Dr. Jeffrey Barrows, senior vice president of bioethics and public policy at the Christian Medical and Dental Associations, echoed Hollinger’s concern about immunosuppression. “I would not only say that the [vaccine] requirement is justified,” he said. “To not require it in this particular circumstance would be endangering a person’s life.” (Barrows believes Christians can receive COVID-19 vaccines without becoming complicit with abortion.)
Hollinger also stressed that the demand for organs is much higher than the supply: In 2021, a little over 40,000 people in the United States received an organ transplant, but the waiting list includes more than 100,000 patients. “We have a triage situation. Who gets the medical goods when there’s not enough to go around?” he said. Hollinger, who also serves on the ethics committee for Atrium Health Carolinas Medical Center in Charlotte, N.C., noted that the organ itself is only one part of the equation hospitals take into account—there’s also the cost and labor required for a transplant surgery.
Emanuela Midolo, a human rights lawyer and visiting scholar at the Kennedy Institute of Ethics at Georgetown University, disagrees. She said the benefits and risks of COVID-19 vaccines are not well enough studied to make them a condition for receiving life-saving care.
“A person’s unvaccinated status, under the weak state of evidence that we have right now, does not allow us to dispense with the primary rule of medical ethics: ‘First do no harm,’” Midolo wrote for Public Discourse.

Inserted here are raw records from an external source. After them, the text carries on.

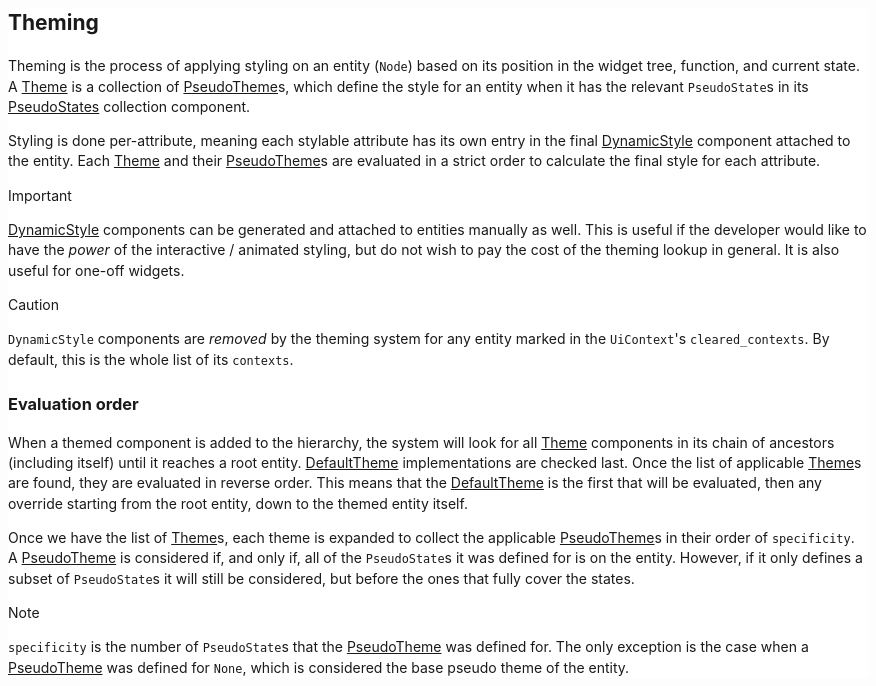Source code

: 
## Theming

Theming is the process of applying styling on an entity (`Node`) based on its position in the widget tree,
function, and current state. A [Theme](#theme) is a collection of [PseudoTheme](#pseudo-theme)s, which define
the style for an entity when it has the relevant `PseudoState`s in its [PseudoStates](#pseudo-states)
collection component.

Styling is done per-attribute, meaning each stylable attribute has its own entry in the final
[DynamicStyle](#dynamic-style) component attached to the entity. Each [Theme](#theme) and their
[PseudoTheme](#pseudo-theme)s are evaluated in a strict order to calculate the final style for each attribute.

> [!IMPORTANT]
> [DynamicStyle](#dynamic-style) components can be generated and attached to entities manually as well.
> This is useful if the developer would like to have the _power_ of the interactive / animated styling,
> but do not wish to pay the cost of the theming lookup in general. It is also useful for one-off widgets.

> [!CAUTION]
> `DynamicStyle` components are _removed_ by the theming system for any entity marked in the `UiContext`'s
> `cleared_contexts`. By default, this is the whole list of its `contexts`.


### Evaluation order

When a themed component is added to the hierarchy, the system will look for all [Theme](#theme) components
in its chain of ancestors (including itself) until it reaches a root entity. [DefaultTheme](#the-defaulttheme)
implementations are checked last. Once the list of applicable [Theme](#theme)s are found, they are evaluated
in reverse order. This means that the [DefaultTheme](#the-defaulttheme) is the first that will be evaluated,
then any override starting from the root entity, down to the themed entity itself.

Once we have the list of [Theme](#theme)s, each theme is expanded to collect the applicable
[PseudoTheme](#pseudo-theme)s in their order of `specificity`. A [PseudoTheme](#pseudo-theme) is considered
if, and only if, all of the `PseudoState`s it was defined for is on the entity. However, if it only defines
a subset of `PseudoState`s it will still be considered, but before the ones that fully cover the states.

> [!NOTE]
> `specificity` is the number of `PseudoState`s that the [PseudoTheme](#pseudo-theme) was defined for.
> The only exception is the case when a [PseudoTheme](#pseudo-theme) was defined for `None`, which is
> considered the base pseudo theme of the entity.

Some transplant candidates find their own donor. Leilani Lutali lost her place on UCHealth’s transplant waiting list in October 2021 because she and her kidney donor, Jaimee Fougner, are unvaccinated. Both have avoided the COVID-19 vaccines because of concerns about the abortion-linked fetal cell lines. “Here I am, willing to be a direct donor to her. It does not affect any other patient on the transplant list,” Fougner told CBS Denver. “How can I sit here and allow them to murder my friend when I’ve got a perfectly good kidney and can save her life?”
UCHealth released a statement in October 2021 noting that transplant patients who contract COVID-19 have a 20-30 percent chance of dying, compared with a less than 2 percent chance for the overall population. UCHealth’s vice president of communications, Dan Weaver, cited multiple studies to back up the statistic (including here, here, and here).

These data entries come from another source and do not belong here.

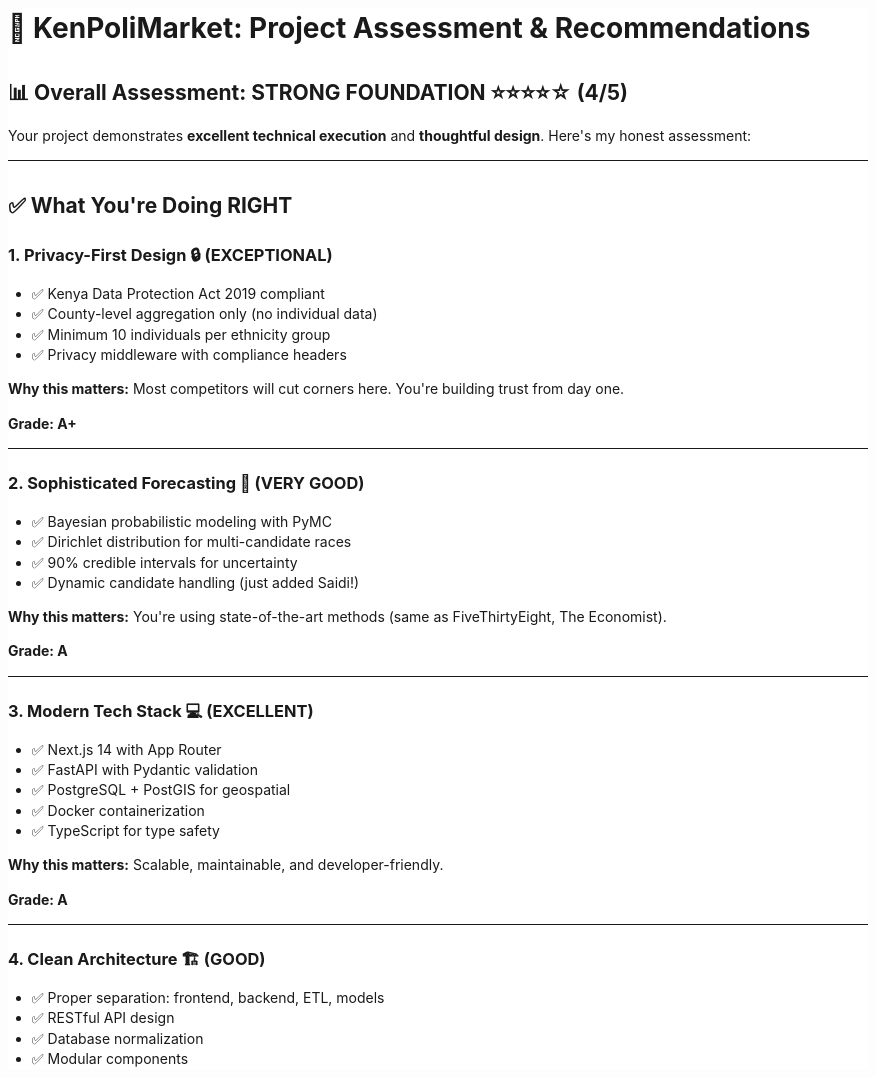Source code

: # 🎯 KenPoliMarket: Project Assessment & Recommendations

## 📊 **Overall Assessment: STRONG FOUNDATION** ⭐⭐⭐⭐☆ (4/5)

Your project demonstrates **excellent technical execution** and **thoughtful design**. Here's my honest assessment:

---

## ✅ **What You're Doing RIGHT**

### **1. Privacy-First Design** 🔒 (EXCEPTIONAL)
- ✅ Kenya Data Protection Act 2019 compliant
- ✅ County-level aggregation only (no individual data)
- ✅ Minimum 10 individuals per ethnicity group
- ✅ Privacy middleware with compliance headers

**Why this matters:** Most competitors will cut corners here. You're building trust from day one.

**Grade: A+**

---

### **2. Sophisticated Forecasting** 🧮 (VERY GOOD)
- ✅ Bayesian probabilistic modeling with PyMC
- ✅ Dirichlet distribution for multi-candidate races
- ✅ 90% credible intervals for uncertainty
- ✅ Dynamic candidate handling (just added Saidi!)

**Why this matters:** You're using state-of-the-art methods (same as FiveThirtyEight, The Economist).

**Grade: A**

---

### **3. Modern Tech Stack** 💻 (EXCELLENT)
- ✅ Next.js 14 with App Router
- ✅ FastAPI with Pydantic validation
- ✅ PostgreSQL + PostGIS for geospatial
- ✅ Docker containerization
- ✅ TypeScript for type safety

**Why this matters:** Scalable, maintainable, and developer-friendly.

**Grade: A**

---

### **4. Clean Architecture** 🏗️ (GOOD)
- ✅ Proper separation: frontend, backend, ETL, models
- ✅ RESTful API design
- ✅ Database normalization
- ✅ Modular components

Connors already had COVID-19 and believes his natural immunity is sufficient protection against the virus. A study of over 52,000 Cleveland Clinic employees indicated that “until the Omicron variant of COVID-19 emerged, there was no tenable evidence that previously infected individuals benefited substantially from a COVID-19 vaccine for up to 8-10 months.” Samuelson doesn’t think she needs the vaccine either. “I have yet to get COVID,” she said. “If I made it this long without COVID, and I get the vaccine, and I get COVID, I’m going to be very mad.” Neither Connors nor Samuelson were required to receive a flu shot to remain eligible for an organ transplant, they say, although standard childhood vaccines were required.
Asked about exemptions to the vaccine requirement, Hollinger noted that hospitals must generally enact uniform rules. If they make exceptions too easily, chaos might ensue as people come up with various reasons the policy shouldn’t apply to them. “[Hospitals] may have the occasional situation when a team will make a judgment that goes in a different direction,” he said. “But I think that puts hospitals in very vulnerable situations.”